Ce qui différencie vraiment l’Allemagne de la France

L’Allemagne préfère avoir des travailleurs pauvres, la France des chômeurs de longue durée. De ce choix découle toute une politique sociale et industrielle.

— Par Patrick Artus —

Le modèle social allemand n’est pas très différent du modèle français. On sait qu’une asymétrie très forte entre la France et l’Allemagne vient de la structure productive des deux économies : l’Allemagne est restée un pays industriel puissant, avec des gains de parts de marché et des excédents extérieurs structurels ; la France est très désindustrialisée : l’industrie représente 12 % de l’économie française, 21 % de l’économie allemande.

Mais nous nous intéressons ici surtout aux choix sociaux des deux pays. En France, on considère souvent que le modèle social allemand est devenu très différent du modèle social français, avec la flexibilité accrue du marché du travail ; la modération salariale ; les efforts faits pour faire disparaître les déficits publics, qui passent aussi par une réduction des dépenses de transferts publics. Les lois Hartz, de 2003 à 2005, ont surtout constitué en la mise en place de conditions très dures forçant les chômeurs à retourner à l’emploi, y compris dans les emplois peu qualifiés, à temps partiel, mal payés. Parallèlement, les salaires réels, de 2000 à 2006, ont baissé de 5 % en Allemagne, pendant qu’ils augmentaient de 12 % en France, et les prestations sociales sont passées de 19 à 16 % du PIB en Allemagne (18 % en France).
L’Allemagne a choisi la montée en gamme, l’effort d’innovation…

De ce fait, on considère souvent en France qu’il ne faut surtout pas copier le modèle allemand, qui aurait consisté à fragiliser la population pour améliorer la compétitivité de l’industrie. Cette vue est en réalité très fausse, et les différences entre les choix sociaux de l’Allemagne et de la France sont concentrées sur un point : le choix entre travailleurs pauvres et chômeurs. Il y a peu de différences en réalité entre les choix de l’Allemagne et de la France. Les salaires industriels sont élevés en Allemagne, et ce n’est pas la baisse des salaires qui explique la compétitivité de l’industrie : ce premier point est mal connu.

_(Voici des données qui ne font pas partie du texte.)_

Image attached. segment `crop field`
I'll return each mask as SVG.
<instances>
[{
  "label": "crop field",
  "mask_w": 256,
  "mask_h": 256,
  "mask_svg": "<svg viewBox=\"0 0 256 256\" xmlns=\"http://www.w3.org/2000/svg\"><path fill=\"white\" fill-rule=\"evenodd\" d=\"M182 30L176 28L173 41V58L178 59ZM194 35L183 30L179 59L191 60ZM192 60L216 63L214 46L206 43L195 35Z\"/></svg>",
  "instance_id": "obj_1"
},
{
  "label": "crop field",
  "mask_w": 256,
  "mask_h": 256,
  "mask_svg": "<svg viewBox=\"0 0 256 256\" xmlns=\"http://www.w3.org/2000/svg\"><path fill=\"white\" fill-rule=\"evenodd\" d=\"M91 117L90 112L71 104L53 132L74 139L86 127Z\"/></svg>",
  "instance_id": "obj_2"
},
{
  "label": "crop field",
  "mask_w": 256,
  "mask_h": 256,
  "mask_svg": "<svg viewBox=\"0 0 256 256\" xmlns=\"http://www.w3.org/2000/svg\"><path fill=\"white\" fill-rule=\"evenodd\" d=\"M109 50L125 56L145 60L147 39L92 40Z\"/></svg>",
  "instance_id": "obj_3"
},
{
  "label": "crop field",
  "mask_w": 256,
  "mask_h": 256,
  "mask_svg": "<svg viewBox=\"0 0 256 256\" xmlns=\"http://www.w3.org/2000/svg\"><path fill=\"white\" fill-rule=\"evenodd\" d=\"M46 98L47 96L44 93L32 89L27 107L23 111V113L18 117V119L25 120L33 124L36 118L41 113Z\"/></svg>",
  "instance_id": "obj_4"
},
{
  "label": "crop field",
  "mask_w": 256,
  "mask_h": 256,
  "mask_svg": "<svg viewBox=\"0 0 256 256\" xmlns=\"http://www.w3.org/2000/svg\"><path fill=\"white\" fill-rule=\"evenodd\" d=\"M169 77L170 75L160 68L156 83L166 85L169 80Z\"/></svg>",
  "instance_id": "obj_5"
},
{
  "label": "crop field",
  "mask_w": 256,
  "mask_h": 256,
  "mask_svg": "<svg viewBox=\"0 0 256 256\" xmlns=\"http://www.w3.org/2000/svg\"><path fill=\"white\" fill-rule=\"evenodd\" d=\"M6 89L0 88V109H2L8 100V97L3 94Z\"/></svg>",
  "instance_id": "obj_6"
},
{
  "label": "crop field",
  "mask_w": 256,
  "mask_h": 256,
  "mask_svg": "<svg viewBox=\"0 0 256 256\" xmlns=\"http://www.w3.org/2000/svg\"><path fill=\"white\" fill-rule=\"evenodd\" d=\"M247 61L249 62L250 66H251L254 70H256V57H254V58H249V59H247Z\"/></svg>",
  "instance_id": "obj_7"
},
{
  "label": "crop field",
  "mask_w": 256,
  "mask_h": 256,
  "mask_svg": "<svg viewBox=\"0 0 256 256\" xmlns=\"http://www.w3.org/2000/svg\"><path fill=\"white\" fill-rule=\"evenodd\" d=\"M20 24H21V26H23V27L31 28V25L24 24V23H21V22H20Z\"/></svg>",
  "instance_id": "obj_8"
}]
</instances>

Les salaires, y compris charges sociales, sont à peu près aussi élevés dans l’industrie en Allemagne qu’en France (34 euros de l’heure contre 35), les coûts salariaux unitaires n’ont pas progressé énormément plus dans l’industrie en France qu’en Allemagne. La compétitivité, la performance, de l’industrie allemande ne vient donc pas essentiellement de la baisse des salaires dans l’industrie, mais de la montée en gamme, de l’effort d’innovation.

La générosité de la protection sociale est voisine en Allemagne et en France, ce qui est mal connu aussi. Quand on regarde les dépenses publiques de santé, de retraite, d’éducation, on voit un niveau identique pour la santé, un niveau plus élevé en France pour la retraite et l’éducation, ce qui vient de l’organisation institutionnelle (retraites d’entreprise en Allemagne). En réalité, l’Allemagne est un pays où la protection sociale est généreuse, financée par une pression fiscale assez forte, même si elle est plus faible qu’en France (44 % du PIB contre 52 %).

La différence de choix sociaux entre l’Allemagne et la France est en réalité concentrée sur un point : vaut-il mieux avoir des travailleurs pauvres ou des chômeurs ? L’Allemagne a fait le choix des travailleurs pauvres, d’où les fortes pressions qui s’exercent pour favoriser le retour à l’emploi en Allemagne, y compris dans des emplois peu qualifiés à salaire faible. Cela explique l’écartement entre les salaires de l’industrie et les salaires des services en Allemagne (35 % en 2000, 52 % aujourd’hui) ; la hausse des inégalités de revenus en Allemagne et pas en France ; la très forte hausse de la partie de la population au-dessous du seuil de pauvreté en Allemagne, plus forte qu’en France (16 % contre 14 % en 2011, alors qu’en 2000 il n’y avait que 10 % de la population au-dessous du seuil de pauvreté en Allemagne et 14 % en France).